Dale was a musical legend, although it had been easy enough to live through the previous two decades without hearing his music or even hearing anyone talk about him. A legend is not the same thing as a rock star. The thing he’d figured out how to do with his inverted guitar and his special hyper-strong amplifiers, the fluttering overloaded echo he called “surf guitar,” had two main results: a craze and an influence. First, briefly, was when everyone in the world was cutting their own instrumental surf-guitar records; then no one was, but rock guitar thereafter all sounded a little bit more like Dick Dale. This process didn’t leave much room, for a long time, for someone whose goal and purpose was to make music that sounded the way Dick Dale wanted music to sound.
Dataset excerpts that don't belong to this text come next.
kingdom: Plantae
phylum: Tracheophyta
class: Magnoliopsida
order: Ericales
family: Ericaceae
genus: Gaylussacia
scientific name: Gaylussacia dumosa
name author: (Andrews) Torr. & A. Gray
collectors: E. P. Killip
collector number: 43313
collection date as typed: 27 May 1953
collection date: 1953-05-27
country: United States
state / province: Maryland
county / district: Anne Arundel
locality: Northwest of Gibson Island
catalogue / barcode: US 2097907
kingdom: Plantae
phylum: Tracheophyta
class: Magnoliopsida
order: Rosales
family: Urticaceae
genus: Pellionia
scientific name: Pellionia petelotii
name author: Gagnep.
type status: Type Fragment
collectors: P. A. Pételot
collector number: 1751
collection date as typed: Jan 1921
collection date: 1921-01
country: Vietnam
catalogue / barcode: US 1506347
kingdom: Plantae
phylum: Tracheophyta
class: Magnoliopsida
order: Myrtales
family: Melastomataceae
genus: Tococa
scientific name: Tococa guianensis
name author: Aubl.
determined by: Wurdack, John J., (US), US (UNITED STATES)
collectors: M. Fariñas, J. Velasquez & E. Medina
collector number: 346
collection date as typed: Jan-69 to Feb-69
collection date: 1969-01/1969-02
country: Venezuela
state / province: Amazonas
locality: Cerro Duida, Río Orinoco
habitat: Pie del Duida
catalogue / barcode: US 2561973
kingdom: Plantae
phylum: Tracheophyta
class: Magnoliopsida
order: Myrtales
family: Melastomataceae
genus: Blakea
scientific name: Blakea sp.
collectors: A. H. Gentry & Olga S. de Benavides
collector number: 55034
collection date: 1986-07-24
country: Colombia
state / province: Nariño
And then the attention market turned again, and there he was, in Baltimore, age 60-something, the King of the Surf Guitar filling a dark club with the trembling boom he’d come up with to conjure his idea of the essence of the living ocean. “Misirlou,” before it was part of a here-and-gone rock-and-roll sensation, had been a folk song in his Lebanese immigrant household, an older tune and an older vision. His son, a small child, was hanging around in the grimy dimness, beside amplifier stacks taller than he was; for one number, I believe the boy came onstage and played the drums himself. The Washington Post had a harrowing story today about how Dale had to keep touring, year after year, because it was the only way he could afford the medical expenses that went with his recurrent cancer and other lifelong ailments. In the club, though, there was no sense of the weight of that toil, nor of the weightlessness of a remembered fad. There were only the hands flashing over the guitar, so fast the craft of it was funny, like a magic trick, each guitar pick while it lasted chopping the notes so fine and small they flowed back together, in surging unity.